Such pragmatism can mean, it turns out, bombing those we disagree with.
Unlike some of his more noble thoughts in 1977, Havel after 1989, did not seek to situate, in the Aristotlian sense, an ethics of the 'good life' within his politics. This is integral to capitalist realism as an ideology. As Guy Aitchison writes of the centrality of antagonism to politics,
"....a politics of emancipation is, and always will be, about the formation of collective identities around points of conflict and antagonism. There is nothing unseemly about this. Failure to realise it reinforces a diluted, centrist politics trapped by the demobilising logic of the lowest common denominator. Naturally, the idea that we live in a post-political age, in which earlier political orientations and conflicts are irrelevant, suits the powers that be quite nicely. Indeed, a central dynamic of neoliberalism is the removal of ever more spheres of social life from political control. Public services are privatised, whilst economic policy decisions are handed to technocratic bodies insulated from popular pressures. In the writings of Austrian economist F.A Hayek, and those of his followers on the New Right in the 1970s and 80s, the elimination of political disagreement and conflict is fundamental since it permits the substitution of democracy for the market. With the fall of the Berlin Wall and the “End of History”, social democratic parties in Europe and the US gave up on providing an alternative to neoliberalism seeking merely to moderate its excesses."

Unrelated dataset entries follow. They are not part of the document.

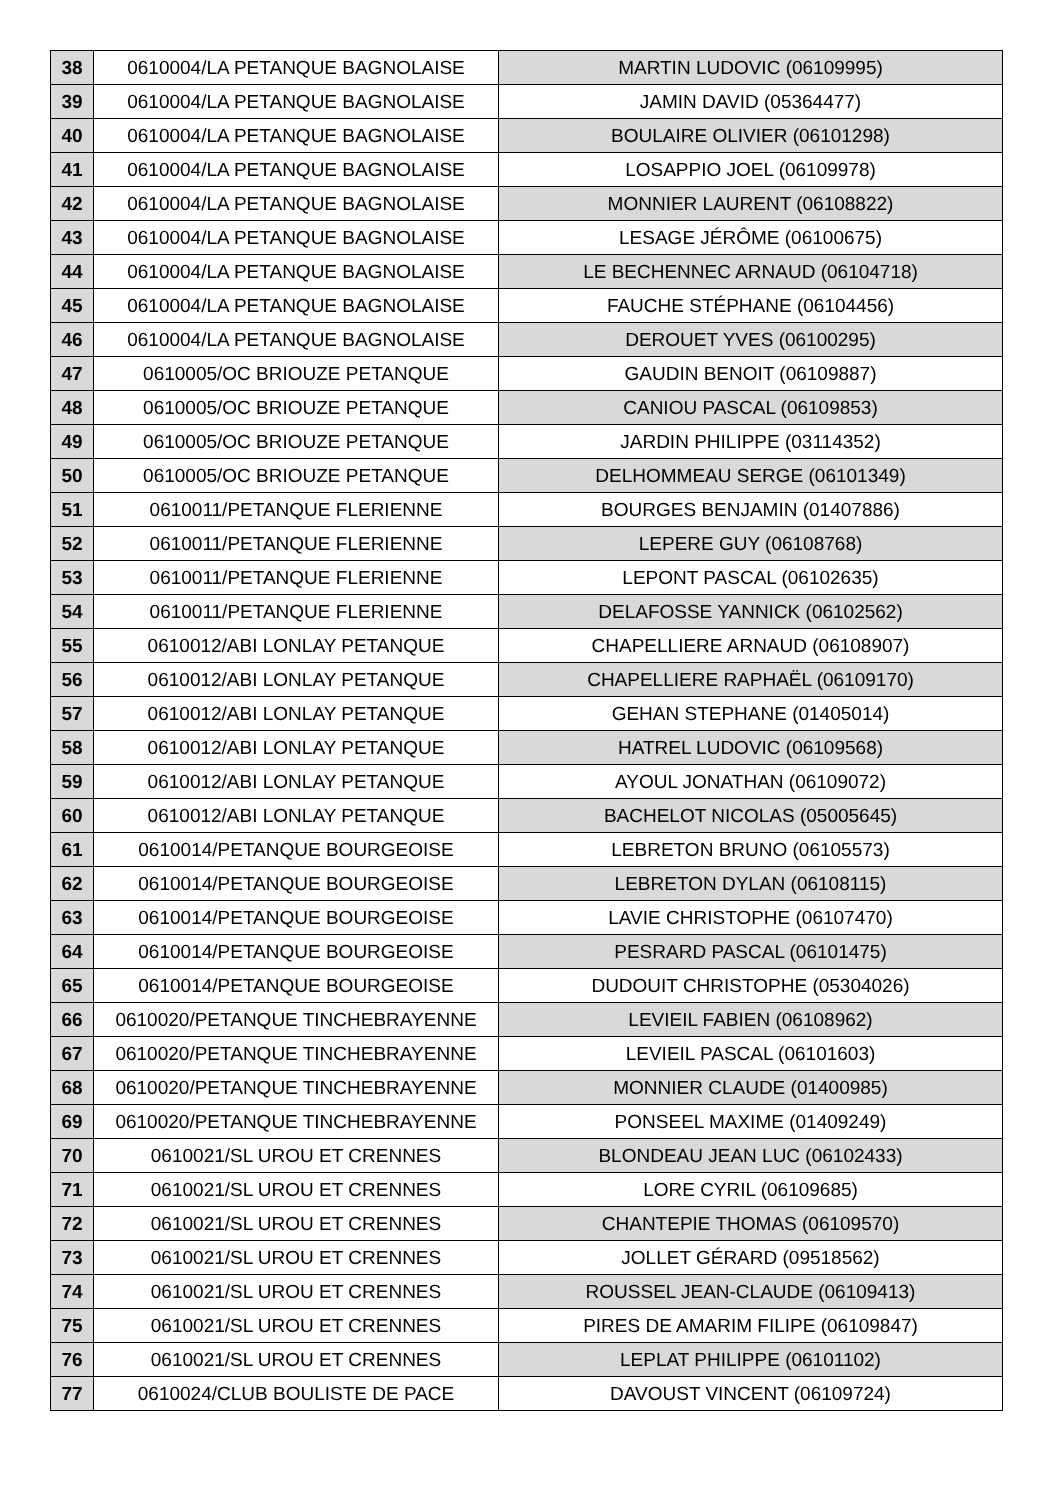| 38 | 0610004/LA PETANQUE BAGNOLAISE | MARTIN LUDOVIC (06109995) |
| 39 | 0610004/LA PETANQUE BAGNOLAISE | JAMIN DAVID (05364477) |
| 40 | 0610004/LA PETANQUE BAGNOLAISE | BOULAIRE OLIVIER (06101298) |
| 41 | 0610004/LA PETANQUE BAGNOLAISE | LOSAPPIO JOEL (06109978) |
| 42 | 0610004/LA PETANQUE BAGNOLAISE | MONNIER LAURENT (06108822) |
| 43 | 0610004/LA PETANQUE BAGNOLAISE | LESAGE JÉRÔME (06100675) |
| 44 | 0610004/LA PETANQUE BAGNOLAISE | LE BECHENNEC ARNAUD (06104718) |
| 45 | 0610004/LA PETANQUE BAGNOLAISE | FAUCHE STÉPHANE (06104456) |
| 46 | 0610004/LA PETANQUE BAGNOLAISE | DEROUET YVES (06100295) |
| 47 | 0610005/OC BRIOUZE PETANQUE | GAUDIN BENOIT (06109887) |
| 48 | 0610005/OC BRIOUZE PETANQUE | CANIOU PASCAL (06109853) |
| 49 | 0610005/OC BRIOUZE PETANQUE | JARDIN PHILIPPE (03114352) |
| 50 | 0610005/OC BRIOUZE PETANQUE | DELHOMMEAU SERGE (06101349) |
| 51 | 0610011/PETANQUE FLERIENNE | BOURGES BENJAMIN (01407886) |
| 52 | 0610011/PETANQUE FLERIENNE | LEPERE GUY (06108768) |
| 53 | 0610011/PETANQUE FLERIENNE | LEPONT PASCAL (06102635) |
| 54 | 0610011/PETANQUE FLERIENNE | DELAFOSSE YANNICK (06102562) |
| 55 | 0610012/ABI LONLAY PETANQUE | CHAPELLIERE ARNAUD (06108907) |
| 56 | 0610012/ABI LONLAY PETANQUE | CHAPELLIERE RAPHAËL (06109170) |
| 57 | 0610012/ABI LONLAY PETANQUE | GEHAN STEPHANE (01405014) |
| 58 | 0610012/ABI LONLAY PETANQUE | HATREL LUDOVIC (06109568) |
| 59 | 0610012/ABI LONLAY PETANQUE | AYOUL JONATHAN (06109072) |
| 60 | 0610012/ABI LONLAY PETANQUE | BACHELOT NICOLAS (05005645) |
| 61 | 0610014/PETANQUE BOURGEOISE | LEBRETON BRUNO (06105573) |
| 62 | 0610014/PETANQUE BOURGEOISE | LEBRETON DYLAN (06108115) |
| 63 | 0610014/PETANQUE BOURGEOISE | LAVIE CHRISTOPHE (06107470) |
| 64 | 0610014/PETANQUE BOURGEOISE | PESRARD PASCAL (06101475) |
| 65 | 0610014/PETANQUE BOURGEOISE | DUDOUIT CHRISTOPHE (05304026) |
| 66 | 0610020/PETANQUE TINCHEBRAYENNE | LEVIEIL FABIEN (06108962) |
| 67 | 0610020/PETANQUE TINCHEBRAYENNE | LEVIEIL PASCAL (06101603) |
| 68 | 0610020/PETANQUE TINCHEBRAYENNE | MONNIER CLAUDE (01400985) |
| 69 | 0610020/PETANQUE TINCHEBRAYENNE | PONSEEL MAXIME (01409249) |
| 70 | 0610021/SL UROU ET CRENNES | BLONDEAU JEAN LUC (06102433) |
| 71 | 0610021/SL UROU ET CRENNES | LORE CYRIL (06109685) |
| 72 | 0610021/SL UROU ET CRENNES | CHANTEPIE THOMAS (06109570) |
| 73 | 0610021/SL UROU ET CRENNES | JOLLET GÉRARD (09518562) |
| 74 | 0610021/SL UROU ET CRENNES | ROUSSEL JEAN-CLAUDE (06109413) |
| 75 | 0610021/SL UROU ET CRENNES | PIRES DE AMARIM FILIPE (06109847) |
| 76 | 0610021/SL UROU ET CRENNES | LEPLAT PHILIPPE (06101102) |
| 77 | 0610024/CLUB BOULISTE DE PACE | DAVOUST VINCENT (06109724) |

It is little wonder that Havel was so feted by the likes of Bush, Chirac, Sarkozy, Blair and Obama – Havel did after all champion “the idea that we live in a post-political age, in which earlier political orientations and conflicts are irrelevant”. As Aitchison points out – such a rationale serves only the powerful who have the opportunity to conflate advancing their own interests with 'modernization' or 'pragmatism'. As Blair would frequently say, “get real” which inevitably meant “agree with me because I am right”. In thinking of Havel's achievements and how posterity may remember both him and the 'Velvet Revolution' it is best to depart with a few questions. What can we make of a man compared to a saint when he was so at ease with helping home an integral part of a global US nuclear capability in his native Czech Republic? And could such a man seriously conceive of himself in opposition to all ideology?
Consequently, in light of the Great Recession of 2008, the 'return of history' and with it the inexorable end of the 'Pax Europea' and 'Pax Americana' how do we think of the 'revolutionaries' of 1989 more generally, and, are those saints from the period a subject ripe for revision?
It is beyond doubt that Havel, by serving years in prison was a martyr for freedom, but were ECB, the Council of Ministers and the European Commission to impose a government on the Czechs as they have already with the Italians and Greeks the question would have to be asked - was it really worth it? Was not 1989 an exchange of allegiance from one imperium to another, of one ideology, one orthodoxy for another? Havel's own comments to Kohl reveal much about himself and the zeitgeist between 1989 and 2008. We wish away the ghost of political antagonism amid the belief the economy will grow into perpetuity - scarcity and conflict have been at long last overcome. Amid such conditions good men like Havel presume they are permitting political 'compromise' and pragmatism when in fact it is the powerful who are bestowed with everything. A lesson then. Beware those saints that merit the acclaim of earthly kings.